AMD Ryzen 5 9600X
Let’s face it, this is the Ryzen you’re going to buy.
The first salvo of AMD’s Zen 5 Ryzen 9000 processors are here. The new chips span from the £269 six-core 12-thread Ryzen 5 9600X to the £594 16-core 32-thread Ryzen 9 9950X, covering the same segments as the prior-gen Zen 4 Ryzen 7000s. The chips have the same core counts as their predecessors, with a new architecture offering significant performance and efficiency improvements. The Ryzen 9000 chips drop into the existing AM5 socket, which AMD will support until at least 2027.

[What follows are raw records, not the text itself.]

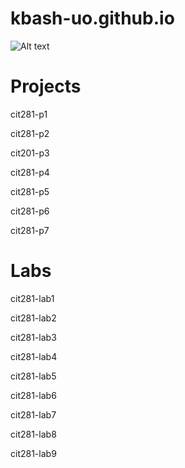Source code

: # kbash-uo.github.io

![Alt text](https://github.com/kbash-uo/kbash-uo.github.io/blob/main/radowan-nakif-rehan-cYyqhdbJ9TI-unsplash.jpg?raw=true)

# Projects
cit281-p1

cit281-p2

cit201-p3

cit281-p4

cit281-p5

cit281-p6

cit281-p7

# Labs
cit281-lab1

cit281-lab2

cit281-lab3

cit281-lab4

cit281-lab5

cit281-lab6

cit281-lab7

cit281-lab8

cit281-lab9


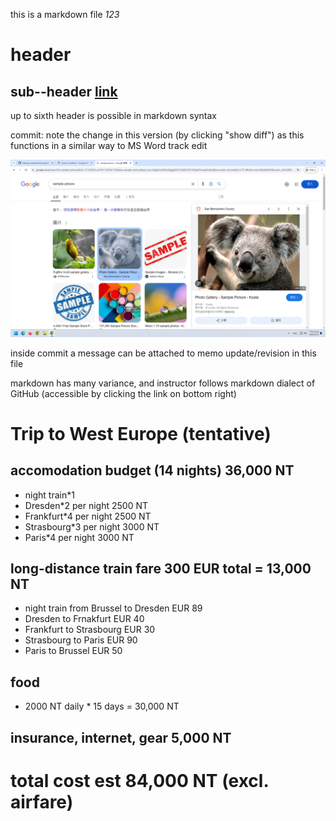 this is a markdown file
*123*
# header
## sub--header [link](./subfolder)
up to sixth header is possible in markdown syntax

commit: note the change in this version (by clicking "show diff") as this functions in a similar way to MS Word track edit

![text to display](./Untitled.png)

inside commit a message can be attached to memo update/revision in this file

markdown has many variance, and instructor follows markdown dialect of GitHub (accessible by clicking the link on bottom right)

# Trip to West Europe (tentative)
## accomodation budget (14 nights) 36,000 NT
- night train*1
- Dresden*2 per night 2500 NT
- Frankfurt*4 per night 2500 NT
- Strasbourg*3 per night 3000 NT
- Paris*4 per night 3000 NT
## long-distance train fare 300 EUR total = 13,000 NT
- night train from Brussel to Dresden EUR 89
- Dresden to Frnakfurt EUR 40
- Frankfurt to Strasbourg EUR 30
- Strasbourg to Paris EUR 90
- Paris to Brussel EUR 50
## food
- 2000 NT daily * 15 days = 30,000 NT
## insurance, internet, gear 5,000 NT 

# total cost est 84,000 NT (excl. airfare)
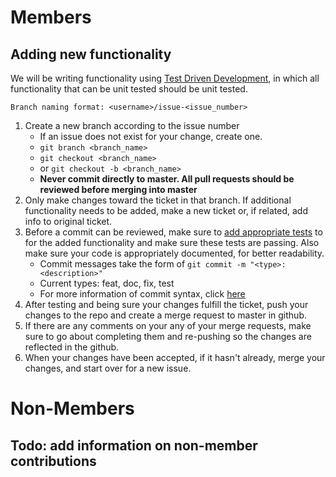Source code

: # Members
## Adding new functionality
We will be writing functionality using [Test Driven Development](https://www.agilealliance.org/glossary/tdd/), in which all functionality that can be unit tested should be unit tested.

``Branch naming format: <username>/issue-<issue_number>``
1. Create a new branch according to the issue number
    - If an issue does not exist for your change, create one.
    - ``git branch <branch_name>``
    - ``git checkout <branch_name>``
    - or ``git checkout -b <branch_name>``
    - **Never commit directly to master. All pull requests should be reviewed before merging into master**
1. Only make changes toward the ticket in that branch. If additional functionality needs to be added, make a new ticket or, if related, add info to original ticket.
1. Before a commit can be reviewed, make sure to [add appropriate tests](https://docs.wpilib.org/en/stable/docs/software/wpilib-tools/robot-simulation/unit-testing.html?highlight=testing) to for the added functionality and make sure these tests are passing. Also make sure your code is appropriately documented, for better readability.
    - Commit messages take the form of ``git commit -m "<type>: <description>"``
    - Current types: feat, doc, fix, test
    - For more information of commit syntax, click [here](https://www.conventionalcommits.org/en/v1.0.0/)
1. After testing and being sure your changes fulfill the ticket, push your changes to the repo and create a merge request to master in github.
1. If there are any comments on your any of your merge requests, make sure to go about completing them and re-pushing so the changes are reflected in the github.
1. When your changes have been accepted, if it hasn't already, merge your changes, and start over for a new issue.
# Non-Members
## Todo: add information on non-member contributions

The Ryzen 5 9600X replaces the Ryzen 5 7600X in the £300 price bracket. Pricing-wise, the 9600X contends directly with Intel’s Core i5-14600K, a lacklustre Raptor Lake Refresh family member that offers little over its predecessor, the Core i5-13600K. The Ryzen 5 9600X gets a slight 100MHz clock rate increase to a 5.4GHz boost, but the company also dialled the base clock back by 800MHz, which helps reduce the TDP. The move to the TSMC 4nm process and the efficiency of the Zen 5 architecture allowed AMD to drastically reduce the 9600X’s rating to 65/88W, a 40% reduction. Coupled with the amount of performance the company manages to wring from the silicon, AMD says the lower power consumption leads to a 22% gain in power efficiency (perf-per-watt). The £269 Ryzen 5 9600X delivers strong processing at its price point. At stock settings, the £300 Core i5-14600K is 4% faster in 1080p gaming. Bear in mind that the Ryzen 5 9600X delivers these results from within a 65W TDP envelope.